Yes. Certainly you can submit a Callable/Runnable from any other code. That the submitting code happens to be running from another executor is irrelevant, as code run from an executor is still “normal” Java code, just running on a different thread.
That is the whole point of the executor, to handle the juggling of threads in a manner convenient to you the programmer. Making multi-threaded coding easier and less error-prone is why these classes were added to Java. See the extremely helpful book, Java Concurrency in Practice by Brian Goetz et al. And see other writings by Goetz.
In your case you have two executors each with their own thread, each executing a series of submitted tasks. One has tasks submitted automatically (timed) while the other has tasks submitted manually (arbitrarily). Each executes on their own thread independent of one another. With multiple cores they may execute simultaneously.

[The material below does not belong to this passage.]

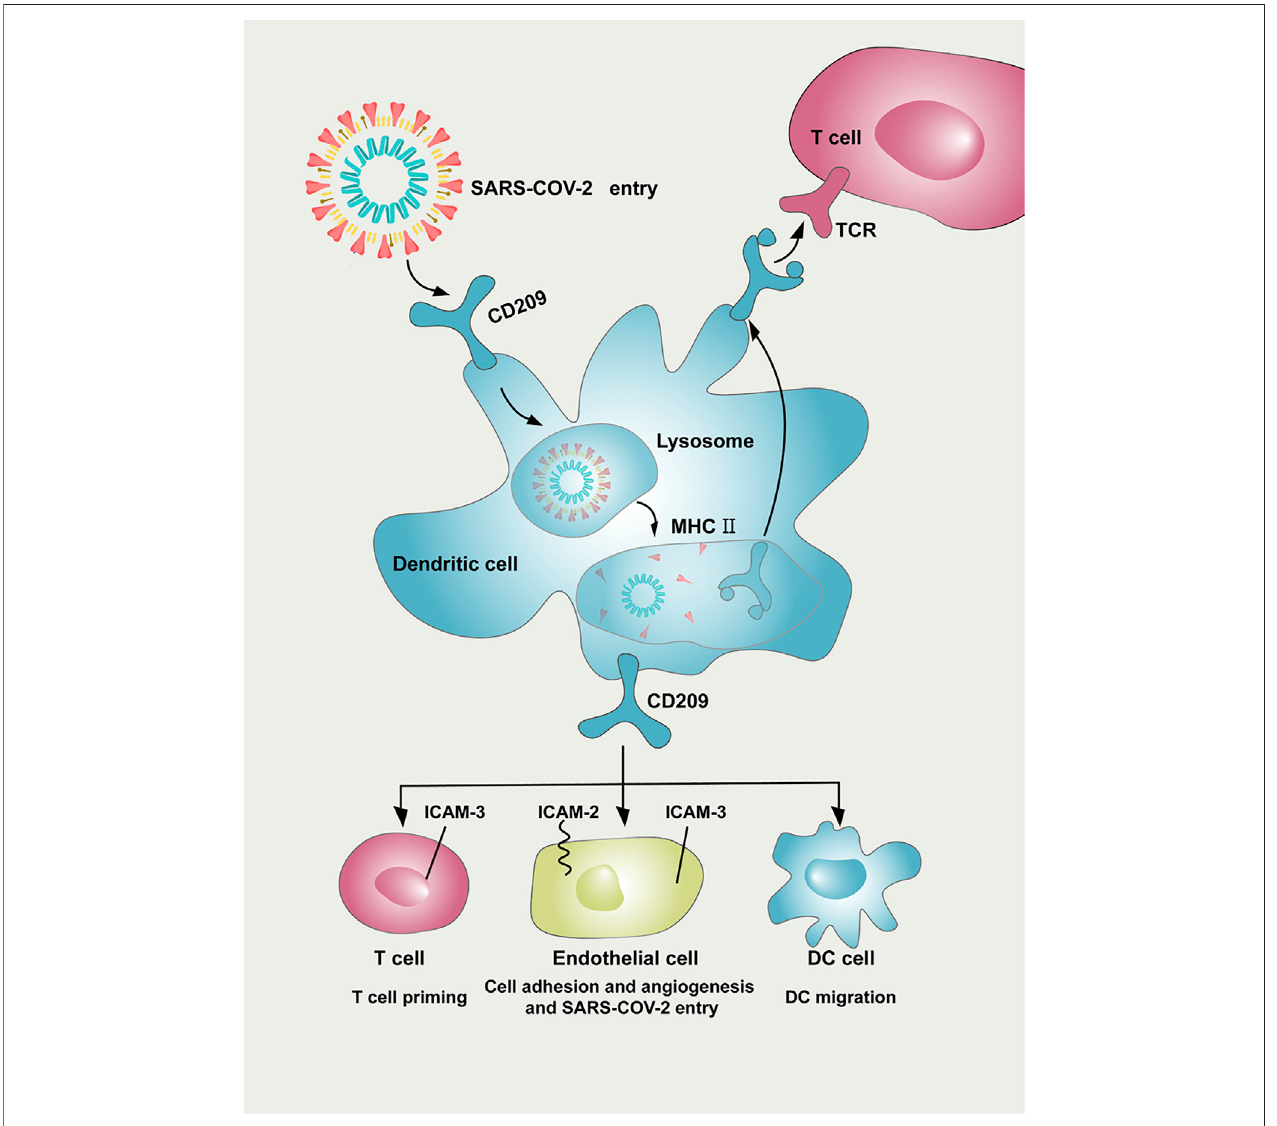
FIGURE 7 | Potential implication of CD209 inhibitor in preventing SARS-CoV-2 damage in tumor patients. CD209 expressed in dendritic cells helps deliver SARS- CoV-2 antigen to the T-cell surface. CD209 mediates a variety of intercellular interactions among endothelial cells, DCs, and T cells. CD209 cell ligands (ICAM-2 and ICAM-3) are expressed in DCs, T cells, and endothelial cells, leading to multiple immunomodulation and other interactions between T cells, DCs, and endothelial cells. The CD209/ICAM-2/ICAM-3 interaction in endothelial cells can regulate endothelial adhesion and angiogenesis properties. As apotential receptor for SARS-CoV- 2,CD209inhibitorsmightalsopossessbene fi cialtherapeuticeffectsonSARS-CoV-2treatmentandworktogetherwithothereffectivestrategies.Abbreviation:ICAM-2, intercellular cell adhesion molecule-2; ICAM-3, intercellular cell adhesion molecule-3, DC: dendritic cell; MHC: major histocompatibility complex; TCR: T cell receptor.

Therein lies the bigger problem: In your scenario you don't want them to be independent. You want the reading tasks to block the scanning tasks.
Bigger Problem
The problem you present is that a regularly occurring activity (scanning) must halt when an arbitrary event (reading) happens. That means the two activities must coordinate with one another. The question is how to coordinate.
Semaphores
When the arbitrary event is happening, it should raise a flag. The recurring activity, when it runs, should always check for that flag. If raised, wait until the flag lowers before proceeding with scan. The ScheduledExecutorService is designed for this, tolerating a task that may run for a time longer than the scheduled period. If one execution of the task runs long, the SES does not run again, so it does not pile up a backlog of executions. That is just the behavior you want.

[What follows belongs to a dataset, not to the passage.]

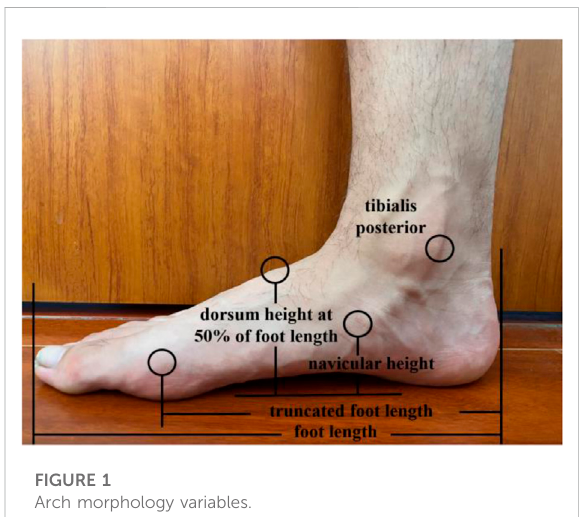
FIGURE 1 Arch morphology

Vice versa, if the recurring activity is executing, it should raise a flag. The arbitrary event’s first to-do item is to check for that flag. If raised, wait until lowered. Then proceed, first raising its own flag and then proceeding with the task at hand (scanning).
Perhaps your scenario should be designed with a single flag rather than scanner and reader each having their own. I would have to think about it more and probably know more about your scenario.
The technical term for such flags is semaphore.
Unfortunately your comment says you cannot alter the scanner’s source code. So you cannot implement the semaphores and coordinate the activities. So I am stuck, cannot see a solution.
Hack
Given your frozen code, one hack solution, which I do not recommend, is that the regularly occurring activity (the scanning) not actually do the work but instead post a scanning task on another thread (another executor). That other executor would also be the same executor used to post the arbitrary activity (the reading). So there is one single queue of to-do items, a mix of scanning and reading jobs, submitted to a single-thread executor. The single-thread means they get done one at a time in sequence of their submission.
I do not like this hack because if any of the to-do items takes a long while you will begin to accumulate a backlog. That could be a mess.
By the way, no need for the DeviceTaskQueue in your example code. Just call the instance of the ExecutorService directly to submit a task. That is the job of an ExecutorService, and wrapping it adds no value that I can see.